Because both lean hard into over-the-top Action Spectacle with absurdly confident characters—like Shadow’s Cid Kagenou pulling off impossible stunts while deadpanning, just like a Pirate captain cannonballing off a mast into a Viking’s face. It nails the same Dark Fantasy + Comedy & Parody blend that makes PVKII’s chaos feel intentional and hilarious, not just random.
Is there an anime adaptation of Pirates Vikings & Knights II?
No—PVKII is purely a community-driven mod/game with zero official anime adaptation. But if you love its three-way faction warfare and class-based mayhem, Chainsaw Man: Reze Arc delivers similar Tactical Warfare energy: think Denji’s chaotic close-quarters brawls mirroring Knight-vs-Viking shield clashes, or Reze’s precision strikes echoing Pirate sniper-cannon timing.
How does BAKI compare to The Elusive Samurai for PVKII vibes?
BAKI leans into raw Competitive Spirit—think Hanma Baki’s brutal, no-rules duels that mirror PVKII’s ‘first-to-kill’ intensity—but lacks the slapstick parody. The Elusive Samurai matches PVKII’s tone more closely: it’s got Action Spectacle (Nobu’s swordplay vs. armored knights), Dark Fantasy undertones, and outright Comedy & Parody—like when samurai trip over their own swords mid-battle, just like a Viking faceplanting off a ladder in PVKII.
What’s the best anime like PVKII if I want that ‘post-shift, chaotic fun’ vibe?
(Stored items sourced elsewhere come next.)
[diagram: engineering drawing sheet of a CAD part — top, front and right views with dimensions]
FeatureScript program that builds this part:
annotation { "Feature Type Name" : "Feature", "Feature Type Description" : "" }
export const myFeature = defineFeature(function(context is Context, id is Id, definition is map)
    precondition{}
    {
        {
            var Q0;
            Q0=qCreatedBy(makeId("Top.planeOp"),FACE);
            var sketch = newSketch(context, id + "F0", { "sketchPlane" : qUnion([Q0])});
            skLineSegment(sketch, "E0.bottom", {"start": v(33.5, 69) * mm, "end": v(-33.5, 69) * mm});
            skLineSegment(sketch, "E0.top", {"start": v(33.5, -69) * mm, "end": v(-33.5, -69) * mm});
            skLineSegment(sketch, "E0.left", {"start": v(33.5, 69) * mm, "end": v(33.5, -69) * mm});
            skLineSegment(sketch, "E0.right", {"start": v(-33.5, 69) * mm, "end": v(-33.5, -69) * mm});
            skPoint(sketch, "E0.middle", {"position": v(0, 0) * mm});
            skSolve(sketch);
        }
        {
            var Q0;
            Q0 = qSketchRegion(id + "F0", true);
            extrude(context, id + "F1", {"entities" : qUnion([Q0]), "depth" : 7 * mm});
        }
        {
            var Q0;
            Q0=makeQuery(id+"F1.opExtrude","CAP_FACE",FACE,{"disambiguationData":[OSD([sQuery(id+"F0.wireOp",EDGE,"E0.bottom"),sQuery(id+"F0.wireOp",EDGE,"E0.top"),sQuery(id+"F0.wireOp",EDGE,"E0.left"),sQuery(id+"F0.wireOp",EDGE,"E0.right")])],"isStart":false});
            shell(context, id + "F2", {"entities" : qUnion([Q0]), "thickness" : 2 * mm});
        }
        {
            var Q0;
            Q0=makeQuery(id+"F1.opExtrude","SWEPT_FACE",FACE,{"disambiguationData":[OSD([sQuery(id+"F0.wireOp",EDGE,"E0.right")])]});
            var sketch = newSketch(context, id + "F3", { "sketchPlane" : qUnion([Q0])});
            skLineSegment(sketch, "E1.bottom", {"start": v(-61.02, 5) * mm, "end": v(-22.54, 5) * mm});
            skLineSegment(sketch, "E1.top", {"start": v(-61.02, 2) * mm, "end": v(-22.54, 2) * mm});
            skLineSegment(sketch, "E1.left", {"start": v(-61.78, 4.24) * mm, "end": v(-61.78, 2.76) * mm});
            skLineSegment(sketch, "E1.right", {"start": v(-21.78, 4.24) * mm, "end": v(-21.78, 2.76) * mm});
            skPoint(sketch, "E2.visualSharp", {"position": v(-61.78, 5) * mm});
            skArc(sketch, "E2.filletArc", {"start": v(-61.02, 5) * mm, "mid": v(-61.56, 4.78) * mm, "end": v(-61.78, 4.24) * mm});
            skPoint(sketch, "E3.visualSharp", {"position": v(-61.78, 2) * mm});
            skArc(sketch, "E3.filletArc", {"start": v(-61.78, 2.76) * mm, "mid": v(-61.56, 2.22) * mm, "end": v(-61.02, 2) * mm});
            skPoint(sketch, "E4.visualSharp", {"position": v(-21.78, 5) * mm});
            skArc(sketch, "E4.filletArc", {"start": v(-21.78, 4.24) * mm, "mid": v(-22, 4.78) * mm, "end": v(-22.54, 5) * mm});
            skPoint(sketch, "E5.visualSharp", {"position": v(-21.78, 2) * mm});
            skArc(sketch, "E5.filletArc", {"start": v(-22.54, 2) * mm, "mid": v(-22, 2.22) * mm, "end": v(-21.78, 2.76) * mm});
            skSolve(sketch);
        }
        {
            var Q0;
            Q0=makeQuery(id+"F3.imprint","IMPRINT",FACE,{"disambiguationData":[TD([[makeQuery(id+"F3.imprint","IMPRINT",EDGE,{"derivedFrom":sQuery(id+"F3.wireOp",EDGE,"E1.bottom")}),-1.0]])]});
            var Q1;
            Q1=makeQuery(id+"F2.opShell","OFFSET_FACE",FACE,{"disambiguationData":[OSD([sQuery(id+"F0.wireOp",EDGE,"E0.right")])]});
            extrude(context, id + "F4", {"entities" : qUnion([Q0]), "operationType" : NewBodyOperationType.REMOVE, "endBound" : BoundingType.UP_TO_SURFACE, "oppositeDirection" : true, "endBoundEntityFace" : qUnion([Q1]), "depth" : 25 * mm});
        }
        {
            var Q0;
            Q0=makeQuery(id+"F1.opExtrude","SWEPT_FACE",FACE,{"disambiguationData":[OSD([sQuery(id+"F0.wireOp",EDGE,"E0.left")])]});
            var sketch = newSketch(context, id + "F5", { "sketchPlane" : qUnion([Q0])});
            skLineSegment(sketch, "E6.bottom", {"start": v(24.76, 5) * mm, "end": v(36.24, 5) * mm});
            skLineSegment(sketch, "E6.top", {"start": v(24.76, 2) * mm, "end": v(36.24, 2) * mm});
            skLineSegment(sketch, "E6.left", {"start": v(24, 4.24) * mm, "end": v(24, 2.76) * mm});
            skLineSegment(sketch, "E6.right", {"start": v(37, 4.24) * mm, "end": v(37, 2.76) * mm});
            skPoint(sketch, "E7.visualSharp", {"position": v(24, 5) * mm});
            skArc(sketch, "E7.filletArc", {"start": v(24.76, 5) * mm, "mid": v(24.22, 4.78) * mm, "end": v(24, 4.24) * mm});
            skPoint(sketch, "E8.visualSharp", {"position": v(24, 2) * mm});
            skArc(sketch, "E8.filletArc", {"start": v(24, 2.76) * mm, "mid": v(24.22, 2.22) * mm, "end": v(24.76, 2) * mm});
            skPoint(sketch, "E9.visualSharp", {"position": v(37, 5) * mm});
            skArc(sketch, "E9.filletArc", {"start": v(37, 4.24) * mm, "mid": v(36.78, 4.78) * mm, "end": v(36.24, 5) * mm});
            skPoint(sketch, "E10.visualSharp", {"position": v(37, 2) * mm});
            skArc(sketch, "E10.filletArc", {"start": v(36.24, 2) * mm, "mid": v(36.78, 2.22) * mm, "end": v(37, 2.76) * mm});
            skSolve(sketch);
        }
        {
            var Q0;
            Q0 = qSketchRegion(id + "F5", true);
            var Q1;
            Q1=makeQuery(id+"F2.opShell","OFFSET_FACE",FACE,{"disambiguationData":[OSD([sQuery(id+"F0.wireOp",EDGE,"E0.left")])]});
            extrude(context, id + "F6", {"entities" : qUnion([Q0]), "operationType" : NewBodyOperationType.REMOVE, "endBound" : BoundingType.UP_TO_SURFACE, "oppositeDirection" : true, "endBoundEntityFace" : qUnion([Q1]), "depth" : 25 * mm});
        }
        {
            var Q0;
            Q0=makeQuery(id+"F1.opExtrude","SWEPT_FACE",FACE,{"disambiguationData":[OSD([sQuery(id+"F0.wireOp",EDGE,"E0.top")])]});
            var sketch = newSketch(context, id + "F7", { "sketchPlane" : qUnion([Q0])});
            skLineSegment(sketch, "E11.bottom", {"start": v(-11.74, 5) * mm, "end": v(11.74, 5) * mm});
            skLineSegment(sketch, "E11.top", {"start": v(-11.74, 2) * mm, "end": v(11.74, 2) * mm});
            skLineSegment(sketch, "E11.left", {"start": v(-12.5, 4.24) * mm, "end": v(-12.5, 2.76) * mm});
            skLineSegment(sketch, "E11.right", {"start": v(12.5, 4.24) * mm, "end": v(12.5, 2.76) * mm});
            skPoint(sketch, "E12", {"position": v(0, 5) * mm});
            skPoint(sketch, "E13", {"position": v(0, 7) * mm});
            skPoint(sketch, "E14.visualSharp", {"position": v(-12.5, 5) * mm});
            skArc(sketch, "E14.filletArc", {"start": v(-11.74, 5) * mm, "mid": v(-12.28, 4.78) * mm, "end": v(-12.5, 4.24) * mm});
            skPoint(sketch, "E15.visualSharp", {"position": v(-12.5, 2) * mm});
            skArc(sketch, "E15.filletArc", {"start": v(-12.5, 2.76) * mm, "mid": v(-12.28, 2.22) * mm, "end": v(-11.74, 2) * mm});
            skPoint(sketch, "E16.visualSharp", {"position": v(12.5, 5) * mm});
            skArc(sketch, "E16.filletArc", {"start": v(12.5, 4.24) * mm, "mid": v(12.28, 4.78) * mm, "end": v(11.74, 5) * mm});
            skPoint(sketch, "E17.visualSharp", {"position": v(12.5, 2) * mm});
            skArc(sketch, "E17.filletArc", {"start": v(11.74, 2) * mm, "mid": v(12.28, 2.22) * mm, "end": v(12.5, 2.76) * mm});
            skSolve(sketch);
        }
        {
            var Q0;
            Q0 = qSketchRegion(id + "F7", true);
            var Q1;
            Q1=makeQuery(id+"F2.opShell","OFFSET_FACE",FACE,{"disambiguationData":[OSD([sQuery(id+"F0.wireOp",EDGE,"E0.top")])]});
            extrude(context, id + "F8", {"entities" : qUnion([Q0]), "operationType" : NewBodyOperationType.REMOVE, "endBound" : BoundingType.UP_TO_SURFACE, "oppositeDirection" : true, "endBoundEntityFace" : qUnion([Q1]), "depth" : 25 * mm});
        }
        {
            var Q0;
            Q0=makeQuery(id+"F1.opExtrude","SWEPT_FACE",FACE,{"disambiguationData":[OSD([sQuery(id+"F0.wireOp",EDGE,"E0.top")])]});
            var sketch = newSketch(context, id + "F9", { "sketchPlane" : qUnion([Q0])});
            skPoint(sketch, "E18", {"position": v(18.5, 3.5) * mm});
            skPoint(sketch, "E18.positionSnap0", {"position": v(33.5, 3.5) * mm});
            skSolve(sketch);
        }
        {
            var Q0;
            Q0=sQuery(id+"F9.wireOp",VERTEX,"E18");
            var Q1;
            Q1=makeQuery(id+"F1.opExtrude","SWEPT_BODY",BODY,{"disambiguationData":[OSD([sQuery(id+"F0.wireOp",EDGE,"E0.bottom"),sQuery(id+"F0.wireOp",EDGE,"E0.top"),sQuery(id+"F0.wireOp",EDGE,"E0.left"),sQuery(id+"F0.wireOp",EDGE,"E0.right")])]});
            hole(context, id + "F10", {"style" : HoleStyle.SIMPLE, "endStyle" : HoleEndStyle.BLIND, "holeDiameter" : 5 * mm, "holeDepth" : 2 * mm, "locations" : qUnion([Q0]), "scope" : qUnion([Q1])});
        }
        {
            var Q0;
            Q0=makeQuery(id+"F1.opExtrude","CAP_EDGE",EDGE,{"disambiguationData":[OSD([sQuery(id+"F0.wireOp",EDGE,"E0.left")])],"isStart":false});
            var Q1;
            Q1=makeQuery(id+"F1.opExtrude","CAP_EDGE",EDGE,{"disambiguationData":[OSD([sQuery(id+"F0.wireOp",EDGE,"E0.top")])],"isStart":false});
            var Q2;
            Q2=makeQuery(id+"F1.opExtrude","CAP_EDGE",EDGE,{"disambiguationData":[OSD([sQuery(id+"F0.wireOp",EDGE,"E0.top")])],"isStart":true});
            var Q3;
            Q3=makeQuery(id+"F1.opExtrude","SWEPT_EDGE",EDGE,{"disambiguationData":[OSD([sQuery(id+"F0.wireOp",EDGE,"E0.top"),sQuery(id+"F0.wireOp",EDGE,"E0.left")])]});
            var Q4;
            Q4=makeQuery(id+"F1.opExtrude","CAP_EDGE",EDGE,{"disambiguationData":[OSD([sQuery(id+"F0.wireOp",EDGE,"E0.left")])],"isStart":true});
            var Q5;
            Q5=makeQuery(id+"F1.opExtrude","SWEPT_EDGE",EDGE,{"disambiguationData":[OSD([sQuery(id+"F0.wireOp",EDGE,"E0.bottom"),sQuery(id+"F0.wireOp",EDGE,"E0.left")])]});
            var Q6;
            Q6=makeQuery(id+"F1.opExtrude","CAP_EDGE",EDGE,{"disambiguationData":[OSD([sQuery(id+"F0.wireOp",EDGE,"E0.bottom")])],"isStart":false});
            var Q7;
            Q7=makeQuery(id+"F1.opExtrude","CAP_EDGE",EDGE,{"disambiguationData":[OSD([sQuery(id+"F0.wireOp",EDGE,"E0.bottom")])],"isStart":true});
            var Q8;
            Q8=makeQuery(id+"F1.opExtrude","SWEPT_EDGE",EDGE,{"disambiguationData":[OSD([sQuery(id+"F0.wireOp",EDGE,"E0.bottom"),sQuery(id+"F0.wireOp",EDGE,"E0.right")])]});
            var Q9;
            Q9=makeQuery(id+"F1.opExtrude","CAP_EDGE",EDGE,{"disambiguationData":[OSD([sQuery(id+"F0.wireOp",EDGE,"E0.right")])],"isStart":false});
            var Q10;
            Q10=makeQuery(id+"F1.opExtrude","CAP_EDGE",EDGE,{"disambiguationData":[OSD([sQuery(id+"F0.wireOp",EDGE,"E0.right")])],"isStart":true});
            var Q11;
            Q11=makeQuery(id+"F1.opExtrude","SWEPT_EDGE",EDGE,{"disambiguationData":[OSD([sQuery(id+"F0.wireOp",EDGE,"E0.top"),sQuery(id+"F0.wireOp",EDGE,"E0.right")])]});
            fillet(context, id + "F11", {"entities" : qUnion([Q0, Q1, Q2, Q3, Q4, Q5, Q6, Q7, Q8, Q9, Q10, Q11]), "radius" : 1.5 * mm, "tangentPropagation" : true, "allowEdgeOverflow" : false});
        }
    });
Go straight to The Elusive Samurai—it’s got that same 'jump-in-and-laugh' energy as PVKII’s Discord-servers-after-work sessions. Nobu’s relentless, slightly unhinged drive to prove himself mirrors how PVKII players spam canon balls after four hours of work stress, and its fast-paced, visually wild fights (like rooftop chases with exploding shuriken) hit the exact same Action Spectacle + Comedy & Parody sweet spot.